Graeber seems to assume that the only form the Second Response can take is one that sees big business as the victim, rather than the beneficiary, of regulation—one where "increases in government regulation" have "forced corporations to employ armies of box tickers to keep [the regulators] at bay." This is a rather odd assumption for Graeber in particular to make. After all, he is familiar with the left-libertarian Kevin Carson and even cites his work favorably (ironically, only one page before his line about what "doctrinaire libertarians" all believe). According to Carson's analysis, insulation from competitive discipline turns favored firms into islands of central planning, protecting executives from the cost of inefficient decisions.
Moreover, unlike many critics of libertarianism, Graeber is well aware of the enormous gap between a free market and the "entanglement of public and private, economic and political" that dominates our economy, with government playing the role of "guaranteeing private profits" so that "economic and political imperatives have come to largely merge." He even explains that by "capitalism" he is referring "not to markets," which have "long existed," but to the relatively recent "relation between some people who owned capital, and others who did not and thus were obliged to work for them." By his own lights, then, Graeber is not entitled to dismiss the Second Response as casually as he does.

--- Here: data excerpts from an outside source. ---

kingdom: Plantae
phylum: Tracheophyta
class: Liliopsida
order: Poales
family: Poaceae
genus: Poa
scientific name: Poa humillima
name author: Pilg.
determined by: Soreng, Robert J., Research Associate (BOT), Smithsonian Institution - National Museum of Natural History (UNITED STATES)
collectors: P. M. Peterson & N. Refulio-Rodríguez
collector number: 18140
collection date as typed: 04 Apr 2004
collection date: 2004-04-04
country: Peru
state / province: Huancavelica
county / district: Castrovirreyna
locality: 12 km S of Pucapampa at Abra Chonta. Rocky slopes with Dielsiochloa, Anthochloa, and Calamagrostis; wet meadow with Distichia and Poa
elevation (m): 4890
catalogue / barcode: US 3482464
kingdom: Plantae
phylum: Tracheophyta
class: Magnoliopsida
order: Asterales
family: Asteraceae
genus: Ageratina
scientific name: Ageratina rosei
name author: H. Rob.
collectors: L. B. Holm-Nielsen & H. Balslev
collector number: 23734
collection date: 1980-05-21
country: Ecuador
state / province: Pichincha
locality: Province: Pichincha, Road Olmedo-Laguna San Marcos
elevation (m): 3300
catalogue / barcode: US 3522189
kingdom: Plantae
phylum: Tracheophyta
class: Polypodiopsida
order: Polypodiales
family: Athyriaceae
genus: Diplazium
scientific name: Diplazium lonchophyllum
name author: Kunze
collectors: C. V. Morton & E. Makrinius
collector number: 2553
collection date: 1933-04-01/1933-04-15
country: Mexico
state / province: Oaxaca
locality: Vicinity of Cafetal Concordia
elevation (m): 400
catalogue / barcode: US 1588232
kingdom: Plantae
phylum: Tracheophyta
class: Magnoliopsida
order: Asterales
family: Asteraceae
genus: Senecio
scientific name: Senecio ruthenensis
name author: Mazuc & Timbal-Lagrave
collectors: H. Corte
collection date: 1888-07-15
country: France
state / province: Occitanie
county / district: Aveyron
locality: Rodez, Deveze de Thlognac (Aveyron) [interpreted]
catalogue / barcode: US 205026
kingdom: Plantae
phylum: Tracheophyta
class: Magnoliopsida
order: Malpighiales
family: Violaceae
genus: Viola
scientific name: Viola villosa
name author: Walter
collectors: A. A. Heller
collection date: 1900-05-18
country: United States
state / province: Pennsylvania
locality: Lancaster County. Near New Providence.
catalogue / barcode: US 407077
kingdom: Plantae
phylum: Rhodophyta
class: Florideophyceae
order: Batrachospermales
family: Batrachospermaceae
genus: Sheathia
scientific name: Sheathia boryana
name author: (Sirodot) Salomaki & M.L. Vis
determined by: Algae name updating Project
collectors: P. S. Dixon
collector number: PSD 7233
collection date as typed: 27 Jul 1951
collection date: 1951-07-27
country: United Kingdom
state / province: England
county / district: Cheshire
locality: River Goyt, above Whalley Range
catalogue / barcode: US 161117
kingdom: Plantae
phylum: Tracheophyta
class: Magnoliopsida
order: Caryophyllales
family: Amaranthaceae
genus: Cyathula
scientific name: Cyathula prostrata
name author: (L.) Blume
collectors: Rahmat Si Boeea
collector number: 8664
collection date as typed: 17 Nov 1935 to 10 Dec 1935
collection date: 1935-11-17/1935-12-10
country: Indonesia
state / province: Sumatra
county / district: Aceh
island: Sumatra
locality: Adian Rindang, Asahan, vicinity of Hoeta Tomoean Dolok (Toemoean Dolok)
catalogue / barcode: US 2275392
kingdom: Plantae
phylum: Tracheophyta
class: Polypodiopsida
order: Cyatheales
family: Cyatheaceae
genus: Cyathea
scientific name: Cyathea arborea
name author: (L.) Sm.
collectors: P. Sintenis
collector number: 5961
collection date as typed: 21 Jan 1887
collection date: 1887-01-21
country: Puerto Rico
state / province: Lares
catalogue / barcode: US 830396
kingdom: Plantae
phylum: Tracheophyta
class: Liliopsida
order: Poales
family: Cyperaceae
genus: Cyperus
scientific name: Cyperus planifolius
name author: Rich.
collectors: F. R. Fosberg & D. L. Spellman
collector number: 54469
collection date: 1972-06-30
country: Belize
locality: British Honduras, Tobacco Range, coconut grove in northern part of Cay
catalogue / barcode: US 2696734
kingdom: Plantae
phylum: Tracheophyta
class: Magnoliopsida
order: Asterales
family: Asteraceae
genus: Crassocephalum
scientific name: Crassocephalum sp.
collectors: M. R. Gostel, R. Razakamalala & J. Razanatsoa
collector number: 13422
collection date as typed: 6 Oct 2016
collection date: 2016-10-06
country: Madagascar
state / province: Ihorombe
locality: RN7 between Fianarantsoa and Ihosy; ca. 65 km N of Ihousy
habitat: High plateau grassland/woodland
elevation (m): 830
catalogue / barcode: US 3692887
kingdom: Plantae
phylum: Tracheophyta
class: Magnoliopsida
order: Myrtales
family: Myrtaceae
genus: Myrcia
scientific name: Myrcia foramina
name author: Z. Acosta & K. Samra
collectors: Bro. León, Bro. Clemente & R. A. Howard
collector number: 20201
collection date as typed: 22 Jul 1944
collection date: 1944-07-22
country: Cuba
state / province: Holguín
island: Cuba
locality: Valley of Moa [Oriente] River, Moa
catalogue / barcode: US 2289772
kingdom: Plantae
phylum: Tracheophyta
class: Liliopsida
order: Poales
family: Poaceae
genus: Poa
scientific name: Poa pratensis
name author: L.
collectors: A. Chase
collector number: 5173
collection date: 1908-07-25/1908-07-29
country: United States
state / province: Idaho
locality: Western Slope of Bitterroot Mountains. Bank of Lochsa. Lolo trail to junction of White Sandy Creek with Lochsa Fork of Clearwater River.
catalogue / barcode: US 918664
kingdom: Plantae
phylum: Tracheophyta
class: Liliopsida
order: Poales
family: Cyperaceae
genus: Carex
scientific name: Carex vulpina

On Graeber's analysis, unneeded jobs are protected by the perception that eliminating them would throw people out of work. That Jetsons vision of reduced working hours was supposed to benefit the workers, not impoverish them. Graeber notes that while, as an anarchist, he generally prefers bottom-up grassroots solutions to social problems rather than top-down public policy solutions, he nevertheless favors a tax-funded universal basic income as a way to relieve the working class's reliance on bullshit jobs. But calling upon the state for assistance is always a risky strategy for anarchists; those who subsidize the piper call the tune.
Whatever the blind spots in his analysis, Graeber's liberatory vision of a de-bullshitized future of work should serve as a useful corrective for those who are too quick to take the case for free enterprise as a validation of the perversities of the existing employment market.